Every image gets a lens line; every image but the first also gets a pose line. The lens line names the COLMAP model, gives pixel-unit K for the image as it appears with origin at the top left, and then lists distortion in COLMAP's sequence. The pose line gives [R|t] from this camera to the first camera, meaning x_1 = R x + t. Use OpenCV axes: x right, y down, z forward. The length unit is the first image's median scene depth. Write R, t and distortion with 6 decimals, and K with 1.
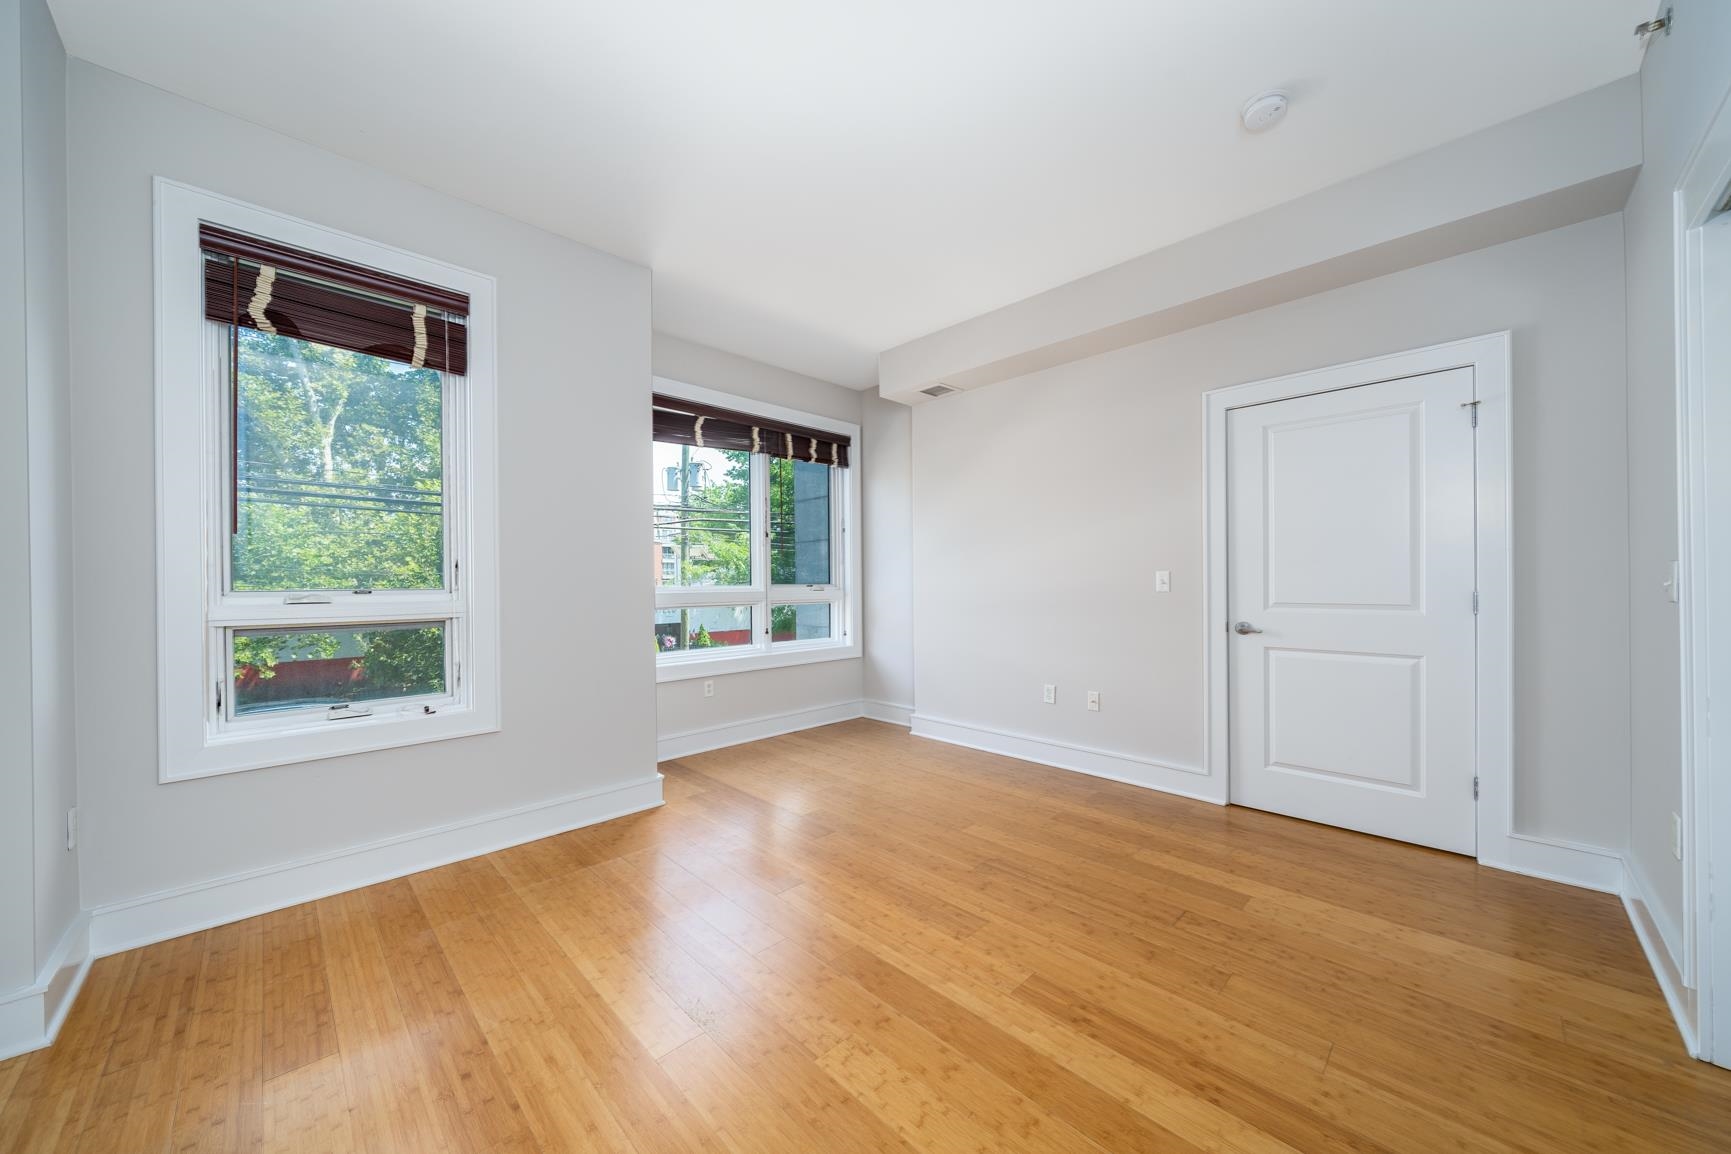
lens RADIAL K [[613.3, 0, 866.0], [0, 613.3, 586.5], [0, 0, 1]] dist [-0.001299, -0.000056]
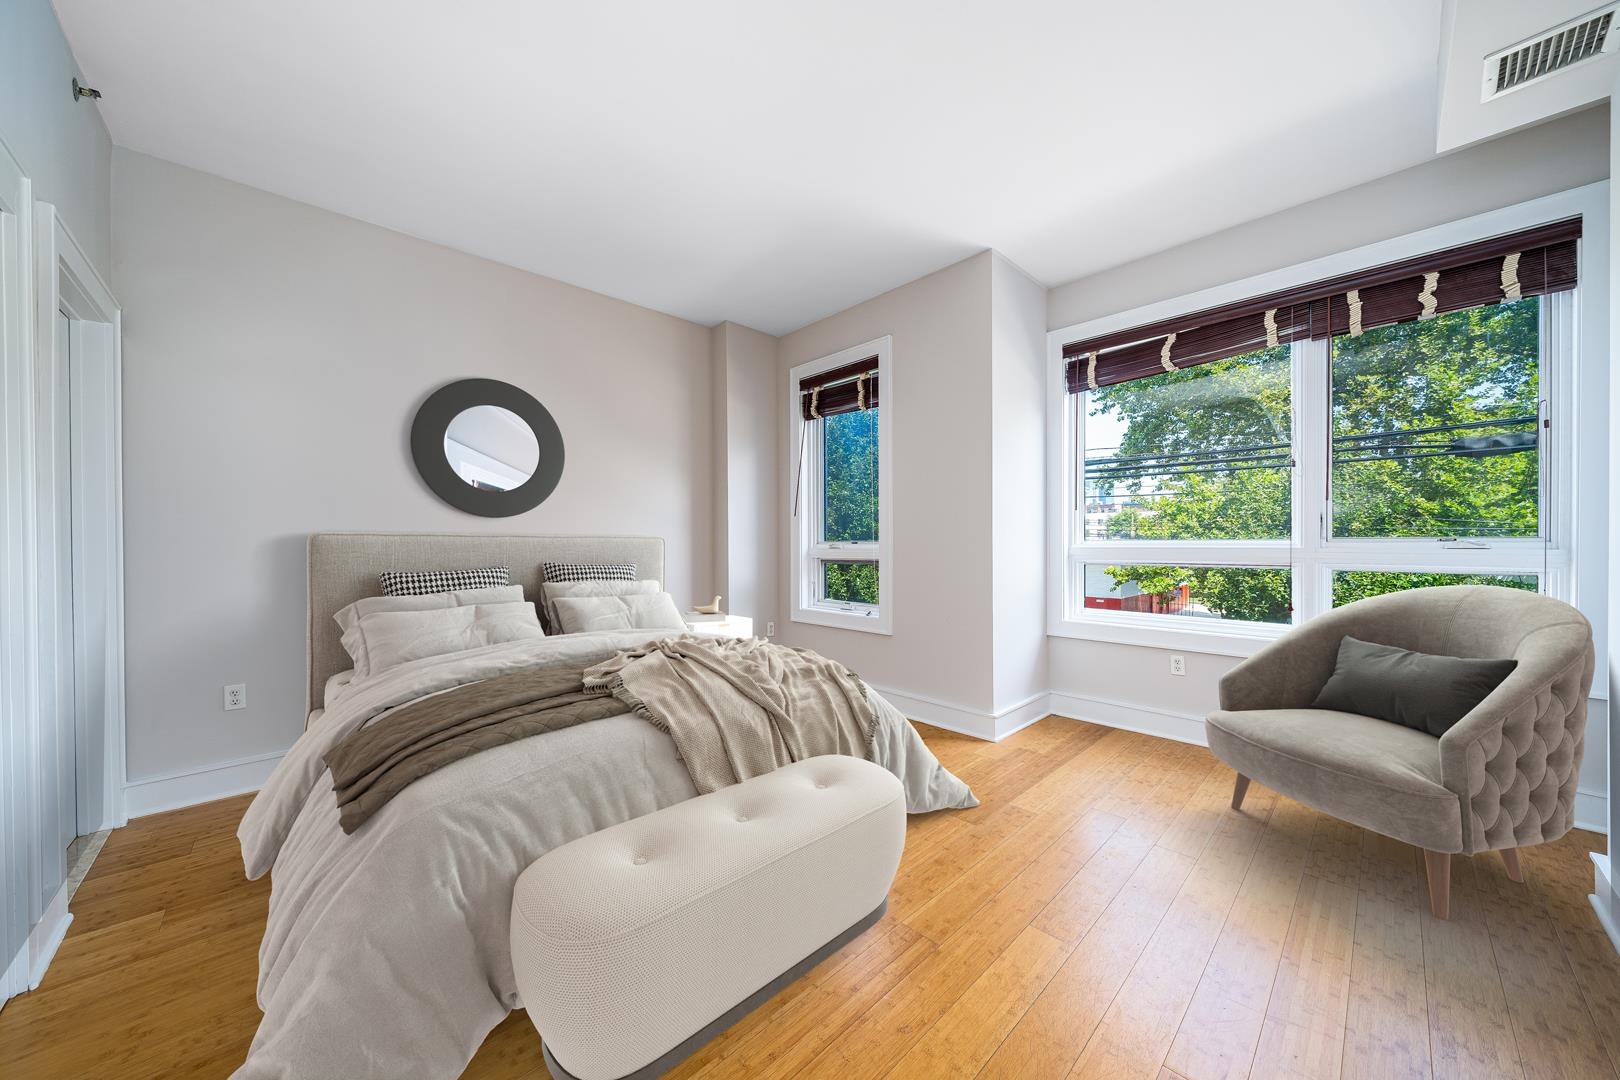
lens RADIAL K [[557.4, 0, 810.0], [0, 557.4, 540.0], [0, 0, 1]] dist [-0.004226, 0.000094]
pose [[-0.013497, 0.004223, -0.999900, 0.725118], [0.000256, 0.999991, 0.004219, -0.004334], [0.999909, -0.000199, -0.013498, 0.770263]]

* [EXERCISE DETAILS]: The data above must be reproduced exactly, without any of its pictures.

* [THE COMPLETED TASK]:
Every image gets a lens line; every image but the first also gets a pose line. The lens line names the COLMAP model, gives pixel-unit K for the image as it appears with origin at the top left, and then lists distortion in COLMAP's sequence. The pose line gives [R|t] from this camera to the first camera, meaning x_1 = R x + t. Use OpenCV axes: x right, y down, z forward. The length unit is the first image's median scene depth. Write R, t and distortion with 6 decimals, and K with 1.
lens RADIAL K [[613.3, 0, 866.0], [0, 613.3, 586.5], [0, 0, 1]] dist [-0.001299, -0.000056]
lens RADIAL K [[557.4, 0, 810.0], [0, 557.4, 540.0], [0, 0, 1]] dist [-0.004226, 0.000094]
pose [[-0.013497, 0.004223, -0.999900, 0.725118], [0.000256, 0.999991, 0.004219, -0.004334], [0.999909, -0.000199, -0.013498, 0.770263]]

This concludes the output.